- _CHALLENGE_
Copy out the material below, swapping "common name" for "vernacular name" wherever it occurs and changing nothing else.

- _TASK INPUTS_
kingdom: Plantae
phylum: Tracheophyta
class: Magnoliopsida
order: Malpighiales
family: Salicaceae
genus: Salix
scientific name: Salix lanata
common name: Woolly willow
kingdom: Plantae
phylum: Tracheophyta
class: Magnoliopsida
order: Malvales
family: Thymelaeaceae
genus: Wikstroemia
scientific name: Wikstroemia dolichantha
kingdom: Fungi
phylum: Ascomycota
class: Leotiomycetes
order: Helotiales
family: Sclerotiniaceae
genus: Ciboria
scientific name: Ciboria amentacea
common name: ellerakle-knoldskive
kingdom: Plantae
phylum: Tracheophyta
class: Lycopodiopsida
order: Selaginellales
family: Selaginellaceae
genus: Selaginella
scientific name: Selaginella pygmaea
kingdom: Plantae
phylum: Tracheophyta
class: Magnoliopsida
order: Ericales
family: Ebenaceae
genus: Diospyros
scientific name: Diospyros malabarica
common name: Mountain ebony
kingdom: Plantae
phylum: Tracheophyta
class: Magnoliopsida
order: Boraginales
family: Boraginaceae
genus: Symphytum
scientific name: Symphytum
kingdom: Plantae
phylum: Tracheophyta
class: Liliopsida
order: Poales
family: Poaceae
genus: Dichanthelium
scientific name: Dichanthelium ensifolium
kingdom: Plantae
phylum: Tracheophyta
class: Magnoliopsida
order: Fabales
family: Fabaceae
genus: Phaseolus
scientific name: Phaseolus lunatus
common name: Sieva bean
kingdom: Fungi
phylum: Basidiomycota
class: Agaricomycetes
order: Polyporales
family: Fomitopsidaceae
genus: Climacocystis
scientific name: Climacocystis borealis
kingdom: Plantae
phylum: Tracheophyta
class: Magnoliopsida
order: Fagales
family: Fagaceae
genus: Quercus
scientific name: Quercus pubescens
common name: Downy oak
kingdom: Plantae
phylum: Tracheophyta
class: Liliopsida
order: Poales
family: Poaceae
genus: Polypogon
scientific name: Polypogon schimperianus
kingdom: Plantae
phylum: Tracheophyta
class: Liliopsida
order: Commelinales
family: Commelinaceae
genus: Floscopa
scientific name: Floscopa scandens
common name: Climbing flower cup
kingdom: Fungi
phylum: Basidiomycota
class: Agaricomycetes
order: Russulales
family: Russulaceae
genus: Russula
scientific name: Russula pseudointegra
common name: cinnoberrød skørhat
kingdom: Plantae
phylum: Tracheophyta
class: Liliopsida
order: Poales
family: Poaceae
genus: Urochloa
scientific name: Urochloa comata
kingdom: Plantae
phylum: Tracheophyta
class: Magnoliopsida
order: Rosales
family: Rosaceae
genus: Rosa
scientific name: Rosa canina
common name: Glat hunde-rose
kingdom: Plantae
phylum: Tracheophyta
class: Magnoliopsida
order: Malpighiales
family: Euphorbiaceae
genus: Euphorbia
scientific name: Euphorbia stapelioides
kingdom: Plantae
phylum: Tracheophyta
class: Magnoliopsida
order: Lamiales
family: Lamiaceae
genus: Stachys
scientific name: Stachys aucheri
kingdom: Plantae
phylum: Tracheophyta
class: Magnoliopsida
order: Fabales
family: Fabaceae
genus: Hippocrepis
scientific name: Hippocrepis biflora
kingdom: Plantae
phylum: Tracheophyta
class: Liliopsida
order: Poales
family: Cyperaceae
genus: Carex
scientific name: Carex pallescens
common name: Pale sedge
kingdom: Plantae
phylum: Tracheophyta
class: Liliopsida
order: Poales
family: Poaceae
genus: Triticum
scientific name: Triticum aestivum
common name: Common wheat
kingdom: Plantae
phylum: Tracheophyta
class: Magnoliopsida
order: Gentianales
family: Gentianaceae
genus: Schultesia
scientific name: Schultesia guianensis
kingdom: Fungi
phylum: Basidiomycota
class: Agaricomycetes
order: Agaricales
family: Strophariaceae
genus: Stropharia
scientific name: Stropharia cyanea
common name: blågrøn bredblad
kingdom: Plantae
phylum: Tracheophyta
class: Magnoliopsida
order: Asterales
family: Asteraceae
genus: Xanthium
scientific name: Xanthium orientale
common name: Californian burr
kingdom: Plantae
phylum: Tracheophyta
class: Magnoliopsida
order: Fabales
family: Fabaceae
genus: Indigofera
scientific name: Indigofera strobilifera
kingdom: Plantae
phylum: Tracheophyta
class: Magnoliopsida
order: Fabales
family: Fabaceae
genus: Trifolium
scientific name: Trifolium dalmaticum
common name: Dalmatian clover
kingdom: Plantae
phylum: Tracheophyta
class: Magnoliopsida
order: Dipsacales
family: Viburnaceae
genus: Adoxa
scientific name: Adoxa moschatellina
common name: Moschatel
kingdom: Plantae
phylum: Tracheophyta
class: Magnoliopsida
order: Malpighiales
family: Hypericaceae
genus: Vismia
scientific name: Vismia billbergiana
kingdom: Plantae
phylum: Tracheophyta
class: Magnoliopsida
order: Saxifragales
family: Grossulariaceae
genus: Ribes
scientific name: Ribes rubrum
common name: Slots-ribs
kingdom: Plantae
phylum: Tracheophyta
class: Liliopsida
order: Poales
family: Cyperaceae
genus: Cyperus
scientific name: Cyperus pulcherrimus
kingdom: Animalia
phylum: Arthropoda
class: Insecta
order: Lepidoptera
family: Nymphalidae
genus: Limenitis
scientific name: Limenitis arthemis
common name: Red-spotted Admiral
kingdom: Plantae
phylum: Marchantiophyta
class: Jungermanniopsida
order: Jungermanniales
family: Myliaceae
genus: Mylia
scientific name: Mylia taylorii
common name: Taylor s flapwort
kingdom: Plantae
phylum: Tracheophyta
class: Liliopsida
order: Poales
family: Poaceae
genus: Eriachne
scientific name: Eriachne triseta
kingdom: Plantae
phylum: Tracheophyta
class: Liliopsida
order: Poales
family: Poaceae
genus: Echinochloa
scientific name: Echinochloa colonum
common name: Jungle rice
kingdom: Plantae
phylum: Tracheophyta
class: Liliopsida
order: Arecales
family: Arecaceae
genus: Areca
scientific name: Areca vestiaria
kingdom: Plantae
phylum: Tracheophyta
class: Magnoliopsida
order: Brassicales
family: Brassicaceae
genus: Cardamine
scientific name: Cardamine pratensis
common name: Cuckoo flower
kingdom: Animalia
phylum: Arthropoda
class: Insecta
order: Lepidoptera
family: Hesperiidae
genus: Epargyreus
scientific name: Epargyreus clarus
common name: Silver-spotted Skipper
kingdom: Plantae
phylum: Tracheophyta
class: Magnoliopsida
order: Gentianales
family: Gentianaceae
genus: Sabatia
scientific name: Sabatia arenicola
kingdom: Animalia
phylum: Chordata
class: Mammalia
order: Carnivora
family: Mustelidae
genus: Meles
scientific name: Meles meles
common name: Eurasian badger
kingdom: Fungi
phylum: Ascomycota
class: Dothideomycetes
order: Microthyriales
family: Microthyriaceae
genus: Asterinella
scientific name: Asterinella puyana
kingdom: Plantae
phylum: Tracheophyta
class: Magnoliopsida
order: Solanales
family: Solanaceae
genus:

- _RESULT_
kingdom: Plantae
phylum: Tracheophyta
class: Magnoliopsida
order: Malpighiales
family: Salicaceae
genus: Salix
scientific name: Salix lanata
vernacular name: Woolly willow
kingdom: Plantae
phylum: Tracheophyta
class: Magnoliopsida
order: Malvales
family: Thymelaeaceae
genus: Wikstroemia
scientific name: Wikstroemia dolichantha
kingdom: Fungi
phylum: Ascomycota
class: Leotiomycetes
order: Helotiales
family: Sclerotiniaceae
genus: Ciboria
scientific name: Ciboria amentacea
vernacular name: ellerakle-knoldskive
kingdom: Plantae
phylum: Tracheophyta
class: Lycopodiopsida
order: Selaginellales
family: Selaginellaceae
genus: Selaginella
scientific name: Selaginella pygmaea
kingdom: Plantae
phylum: Tracheophyta
class: Magnoliopsida
order: Ericales
family: Ebenaceae
genus: Diospyros
scientific name: Diospyros malabarica
vernacular name: Mountain ebony
kingdom: Plantae
phylum: Tracheophyta
class: Magnoliopsida
order: Boraginales
family: Boraginaceae
genus: Symphytum
scientific name: Symphytum
kingdom: Plantae
phylum: Tracheophyta
class: Liliopsida
order: Poales
family: Poaceae
genus: Dichanthelium
scientific name: Dichanthelium ensifolium
kingdom: Plantae
phylum: Tracheophyta
class: Magnoliopsida
order: Fabales
family: Fabaceae
genus: Phaseolus
scientific name: Phaseolus lunatus
vernacular name: Sieva bean
kingdom: Fungi
phylum: Basidiomycota
class: Agaricomycetes
order: Polyporales
family: Fomitopsidaceae
genus: Climacocystis
scientific name: Climacocystis borealis
kingdom: Plantae
phylum: Tracheophyta
class: Magnoliopsida
order: Fagales
family: Fagaceae
genus: Quercus
scientific name: Quercus pubescens
vernacular name: Downy oak
kingdom: Plantae
phylum: Tracheophyta
class: Liliopsida
order: Poales
family: Poaceae
genus: Polypogon
scientific name: Polypogon schimperianus
kingdom: Plantae
phylum: Tracheophyta
class: Liliopsida
order: Commelinales
family: Commelinaceae
genus: Floscopa
scientific name: Floscopa scandens
vernacular name: Climbing flower cup
kingdom: Fungi
phylum: Basidiomycota
class: Agaricomycetes
order: Russulales
family: Russulaceae
genus: Russula
scientific name: Russula pseudointegra
vernacular name: cinnoberrød skørhat
kingdom: Plantae
phylum: Tracheophyta
class: Liliopsida
order: Poales
family: Poaceae
genus: Urochloa
scientific name: Urochloa comata
kingdom: Plantae
phylum: Tracheophyta
class: Magnoliopsida
order: Rosales
family: Rosaceae
genus: Rosa
scientific name: Rosa canina
vernacular name: Glat hunde-rose
kingdom: Plantae
phylum: Tracheophyta
class: Magnoliopsida
order: Malpighiales
family: Euphorbiaceae
genus: Euphorbia
scientific name: Euphorbia stapelioides
kingdom: Plantae
phylum: Tracheophyta
class: Magnoliopsida
order: Lamiales
family: Lamiaceae
genus: Stachys
scientific name: Stachys aucheri
kingdom: Plantae
phylum: Tracheophyta
class: Magnoliopsida
order: Fabales
family: Fabaceae
genus: Hippocrepis
scientific name: Hippocrepis biflora
kingdom: Plantae
phylum: Tracheophyta
class: Liliopsida
order: Poales
family: Cyperaceae
genus: Carex
scientific name: Carex pallescens
vernacular name: Pale sedge
kingdom: Plantae
phylum: Tracheophyta
class: Liliopsida
order: Poales
family: Poaceae
genus: Triticum
scientific name: Triticum aestivum
vernacular name: Common wheat
kingdom: Plantae
phylum: Tracheophyta
class: Magnoliopsida
order: Gentianales
family: Gentianaceae
genus: Schultesia
scientific name: Schultesia guianensis
kingdom: Fungi
phylum: Basidiomycota
class: Agaricomycetes
order: Agaricales
family: Strophariaceae
genus: Stropharia
scientific name: Stropharia cyanea
vernacular name: blågrøn bredblad
kingdom: Plantae
phylum: Tracheophyta
class: Magnoliopsida
order: Asterales
family: Asteraceae
genus: Xanthium
scientific name: Xanthium orientale
vernacular name: Californian burr
kingdom: Plantae
phylum: Tracheophyta
class: Magnoliopsida
order: Fabales
family: Fabaceae
genus: Indigofera
scientific name: Indigofera strobilifera
kingdom: Plantae
phylum: Tracheophyta
class: Magnoliopsida
order: Fabales
family: Fabaceae
genus: Trifolium
scientific name: Trifolium dalmaticum
vernacular name: Dalmatian clover
kingdom: Plantae
phylum: Tracheophyta
class: Magnoliopsida
order: Dipsacales
family: Viburnaceae
genus: Adoxa
scientific name: Adoxa moschatellina
vernacular name: Moschatel
kingdom: Plantae
phylum: Tracheophyta
class: Magnoliopsida
order: Malpighiales
family: Hypericaceae
genus: Vismia
scientific name: Vismia billbergiana
kingdom: Plantae
phylum: Tracheophyta
class: Magnoliopsida
order: Saxifragales
family: Grossulariaceae
genus: Ribes
scientific name: Ribes rubrum
vernacular name: Slots-ribs
kingdom: Plantae
phylum: Tracheophyta
class: Liliopsida
order: Poales
family: Cyperaceae
genus: Cyperus
scientific name: Cyperus pulcherrimus
kingdom: Animalia
phylum: Arthropoda
class: Insecta
order: Lepidoptera
family: Nymphalidae
genus: Limenitis
scientific name: Limenitis arthemis
vernacular name: Red-spotted Admiral
kingdom: Plantae
phylum: Marchantiophyta
class: Jungermanniopsida
order: Jungermanniales
family: Myliaceae
genus: Mylia
scientific name: Mylia taylorii
vernacular name: Taylor s flapwort
kingdom: Plantae
phylum: Tracheophyta
class: Liliopsida
order: Poales
family: Poaceae
genus: Eriachne
scientific name: Eriachne triseta
kingdom: Plantae
phylum: Tracheophyta
class: Liliopsida
order: Poales
family: Poaceae
genus: Echinochloa
scientific name: Echinochloa colonum
vernacular name: Jungle rice
kingdom: Plantae
phylum: Tracheophyta
class: Liliopsida
order: Arecales
family: Arecaceae
genus: Areca
scientific name: Areca vestiaria
kingdom: Plantae
phylum: Tracheophyta
class: Magnoliopsida
order: Brassicales
family: Brassicaceae
genus: Cardamine
scientific name: Cardamine pratensis
vernacular name: Cuckoo flower
kingdom: Animalia
phylum: Arthropoda
class: Insecta
order: Lepidoptera
family: Hesperiidae
genus: Epargyreus
scientific name: Epargyreus clarus
vernacular name: Silver-spotted Skipper
kingdom: Plantae
phylum: Tracheophyta
class: Magnoliopsida
order: Gentianales
family: Gentianaceae
genus: Sabatia
scientific name: Sabatia arenicola
kingdom: Animalia
phylum: Chordata
class: Mammalia
order: Carnivora
family: Mustelidae
genus: Meles
scientific name: Meles meles
vernacular name: Eurasian badger
kingdom: Fungi
phylum: Ascomycota
class: Dothideomycetes
order: Microthyriales
family: Microthyriaceae
genus: Asterinella
scientific name: Asterinella puyana
kingdom: Plantae
phylum: Tracheophyta
class: Magnoliopsida
order: Solanales
family: Solanaceae
genus:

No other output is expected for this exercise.